Иногда среди цифр появлялись странные значки — кружок, пересеченный по диагонали чертой. Согласно М. Леве-ру, так де Сад обозначал содомизацию, а это означало, что старый либертен по-прежнему не отказывал себе в «фантазиях». Самой большой «фантазией» де Сада стала его нежная дружба с юной Мадлен Леклерк, дочерью шарантонской прачки. Их знакомство состоялось, когда ей было двенадцать, а ему шестьдесят восемь лет. Мать не возражала против общения дочери со старым дворянином — она надеялась, что тот сможет помочь Мадлен сделать карьеру актрисы: де Сад никогда не прерывал контактов с директорами театров и время от времени посылал им свои пьесы. Когда Мадлен подросла, она с разрешения матери вступила с обаятельным старцем в более близкие отношения. И, как в свое время Рене-Пелажи, Мари-Констанс Кене не стала ни возражать, ни препятствовать все еще молодой чувственности своего друга, тем более что в Шарантоне они жили в отдельных комнатах. Участники маленького трио мирно соседствовали друг с другом, и долгими зимними вечерами де Сад мечтал, как он, выйдя на свободу, поселится вместе с обеими женщинами и все трое будут счастливы; ни Мадлен, ни Констанс ему не противоречили. Констанс понимала, что это последняя причуда ее друга, Мадлен попала под «скромное очарование аристократии» — де Сад умел быть любезным собеседником. К тому же беседы и «уроки» почтенного аристократа всегда сопровождались денежными дарами. Все визиты Мадлен, ее настроение, ее разговоры де Сад тщательно фиксировал в своем дневнике.

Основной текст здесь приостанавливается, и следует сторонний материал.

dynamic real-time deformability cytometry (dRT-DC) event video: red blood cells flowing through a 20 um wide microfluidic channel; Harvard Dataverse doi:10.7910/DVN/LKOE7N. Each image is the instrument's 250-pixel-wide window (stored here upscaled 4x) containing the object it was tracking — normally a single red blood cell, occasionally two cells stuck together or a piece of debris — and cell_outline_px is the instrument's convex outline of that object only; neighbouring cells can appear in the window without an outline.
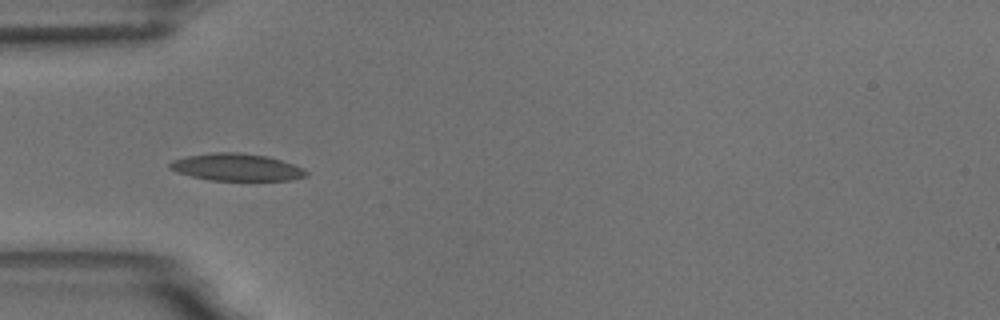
{"species": "common noctule bat (a hibernating species)", "species_latin": "Nyctalus noctula", "temperature_condition": "room temperature", "stored_images_in_passage": 7, "camera_frame_rate_fps": 3000, "um_per_image_px": 0.085, "animal": {"sex": "male", "body_mass_g": 18.8}, "frame": {"image": 1, "passage_image": 6, "time_ms": 5.667, "image_size_px": [1000, 320], "cell_outline_px": [[308, 176], [292, 180], [208, 180], [176, 172], [168, 168], [168, 164], [172, 160], [188, 156], [216, 152], [240, 152], [268, 156], [304, 168], [308, 172]], "centroid_in_image_um": [20.11, 14.21], "position_along_channel_um": 64.9, "area_um2": 21.68}}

Несмотря на визиты юной Мадлен, соглашавшейся на все «фантазии» почтенного либертена, после закрытия театра де Сад резко постарел, стал еще более надменным; если раньше запрет общаться с другими больными приводил его в ярость, теперь он сам не вступал ни с кем в разговоры, ограничиваясь обществом двух по-своему любимых им женщин, лакея для услуг и чтеца: у него сильно сдали глаза, и для чтения газет он нанимал кого-нибудь из служителей Шарантона. По поводу чтецов, лакеев и переписчиков его рукописей у де Сада часто возникали скандалы с дирекцией: и Кульмье, и его преемник были уверены, что маркиз отдавал на переписку вещи безнравственные и опасные, а чтецов и лакеев склонял к оказанию услуг совершенно определенного рода. Судя по значкам, появлявшимся в дневнике де Сада, ему это действительно удавалось. И все же старость приближалась — непреклонная, как сам де Сад. Как писал доктор Рамон, прибывший в Шарантон в ноябре 1814 года в качестве врача-интерна, он ни за что бы не признал в пожилом пациенте автора пресловутых «преступных» сочинений: «Я часто встречал его: шаркающей, тяжелой походкой он одиноко бродил по коридорам, примыкавшим к апартаментам, где он жил. Я никогда не замечал, чтобы он с кем-нибудь разговаривал. Проходя мимо него, я всегда здоровался с ним, но на мое приветствие он отвечал с той убийственно холодной вежливостью, что заставляет выбросить из головы саму мысль о возможности общения. <…> Ничто не могло побудить меня заподозрить в нем автора «Жюстины» и «Жюльетты»; мне он казался всего лишь старым дворянином, надменным и угрюмым».
В силу сложившихся обстоятельств де Саду чаще удавалось удовлетворять свои эротические фантазии на бумаге, нежели в реальной жизни, бумажный эротикой стал неотъемлемой частью его существования, такой же обязательной, как философские рассуждения его персонажей-либертенов. Можно сказать, среди всех его фантазий наиважнейшими были те, которые он извлекал из чернильницы. За время пребывания в Шарантоне де Сад не только завершил конфискованные полицией «Дни в замке Флорбель», но и написал три объемных исторических романа, каждый из которых был примечателен по-своему.